Tuttavia se – per assurdo – il Coronavirus potesse votare, lì, in cabina elettorale, coi suoi tentacolini e la sua faccia tosta, di certo voterebbe Salvini e compagnia bella, che con loro almeno avrebbe un solido futuro. Ci si aspetta dunque di vederli tutti lì a manifestare bruciando mascherine? A mo’ delle femministe coi reggiseni? Che però almeno il simbolo di quest’ultime era utilizzato per una giusta causa, quello dei negazionisti invece… Beh, non si è ancora capito cosa significhi. Forse non lo hanno ben chiaro neanche loro, a meno che non siano anche terrapiattiasti, in questo caso sarebbe comprensibile.

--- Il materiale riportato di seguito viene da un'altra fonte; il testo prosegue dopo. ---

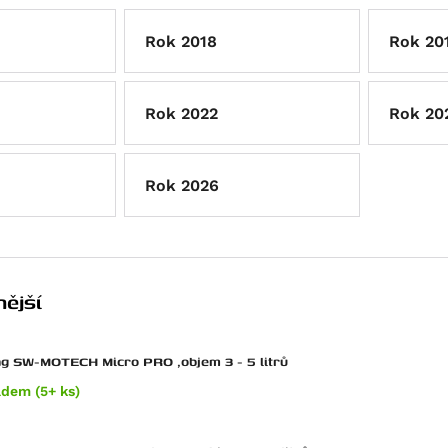
Rok 2018
Rok 20
Rok 2022
Rok 20
Rok 2026
ější
g SW-MOTECH Micro PRO ,objem 3 - 5 litrů
adem (5+ ks)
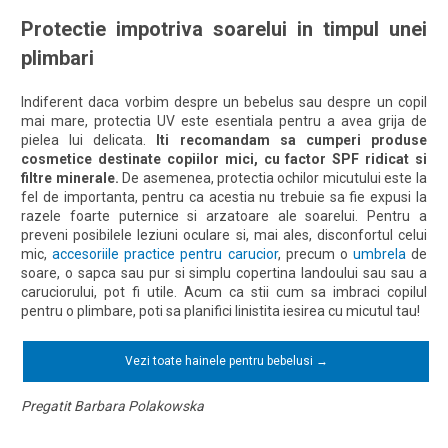
Protectie impotriva soarelui in timpul unei
plimbari
Indiferent daca vorbim despre un bebelus sau despre un copil
mai mare, protectia UV este esentiala pentru a avea grija de
pielea lui delicata.
Iti recomandam sa cumperi produse
cosmetice destinate copiilor mici, cu factor SPF ridicat si
filtre minerale.
De asemenea, protectia ochilor micutului este la
fel de importanta, pentru ca acestia nu trebuie sa fie expusi la
razele foarte puternice si arzatoare ale soarelui. Pentru a
preveni posibilele leziuni oculare si, mai ales, disconfortul celui
mic,
accesoriile practice pentru carucior
, precum o
umbrela
de
soare, o sapca sau pur si simplu copertina landoului sau sau a
caruciorului, pot fi utile. Acum ca stii cum sa imbraci copilul
pentru o plimbare, poti sa planifici linistita iesirea cu micutul tau!
Vezi toate hainele pentru bebelusi →
Pregatit Barbara Polakowska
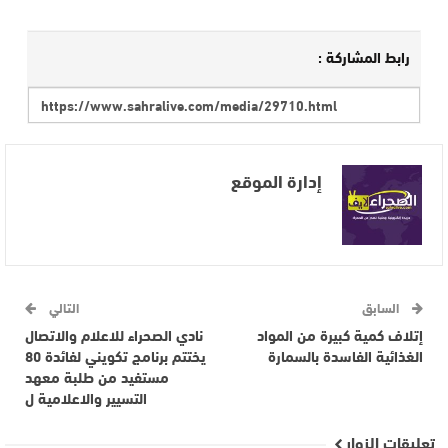
رابط المشاركة :
إدارة الموقع
السابق
التالي
إتلاف كمية كبيرة من المواد
نادي الصحراء للاعلام والاتصال
الغذائية الفاسدة بالسمارة
يختتم برنامج تكويني لفائدة 80
مستفيد من طلبة معهد
التسيير والاعلامية ل
تعليقات الزوار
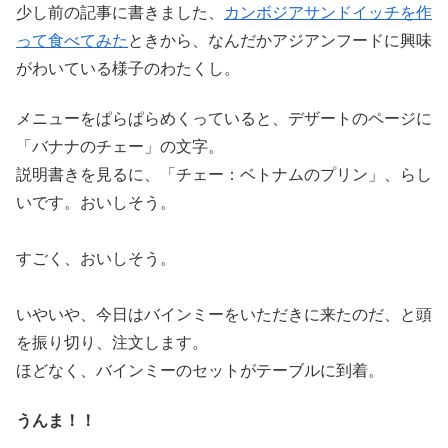
少し前の記事に書きました、
カンボジアサンドイッチを作
って食べてみた
ときから、なんだかアジアンフードに興味
がわいている様子のわたくし。
メニューをぱらぱらめくっていると、デザートのページに
「バナナのチェー」の文字。
説明書きを見るに、「チェー：ベトナムのプリン」、らし
いです。おいしそう。
すごく、おいしそう。
いやいや、今日はバインミーをいただきに来たのだ、と頭
を振り切り、注文します。
ほどなく、バインミーのセットがテーブルに到着。
うんま！！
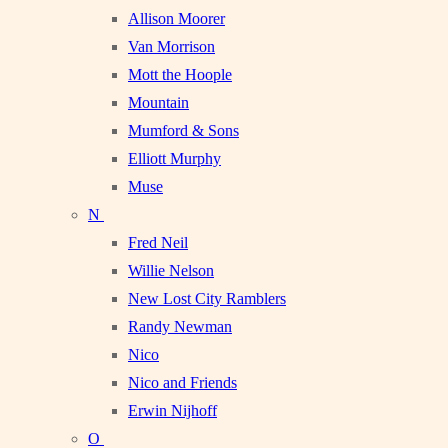
Allison Moorer
Van Morrison
Mott the Hoople
Mountain
Mumford & Sons
Elliott Murphy
Muse
N
Fred Neil
Willie Nelson
New Lost City Ramblers
Randy Newman
Nico
Nico and Friends
Erwin Nijhoff
O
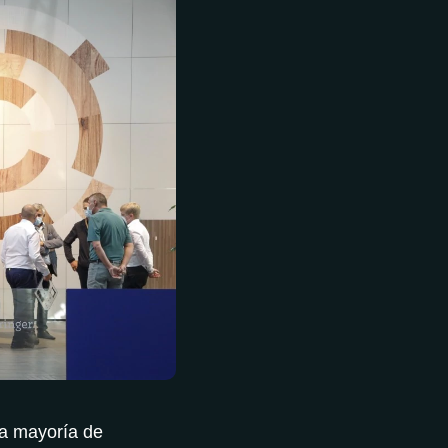
la mayoría de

In conclusione è doveroso puntualizzare la necessità di essere prudenti, di non abbassare la guardia e di proteggersi il più possibile. La mascherina va indossata, non sventolata come una bandiera politica. Torniamo a vederla per ciò che è veramente: un utile mezzo di prevenzione. Poi, per chi volesse, si può personalizzare col simbolo del proprio partito, va bene tutto, purché la si indossi.

Post scriptum:

E’ stato accostato il termine “Lega” a “neo-fascismo”? Sì. Ed è ora che cominciassimo a essere consapevoli di ciò, in quanto le analogie sono più che evidenti. È stato fatto il nome di Salvini in modo inopportuno? No, poiché questa figura – e tutti coloro che lo circondano – mette a repentaglio la nostra salute e anche la nostra tanto sudata democrazia. Dunque nessun errore o fraintendimento, è tutto molto chiaro.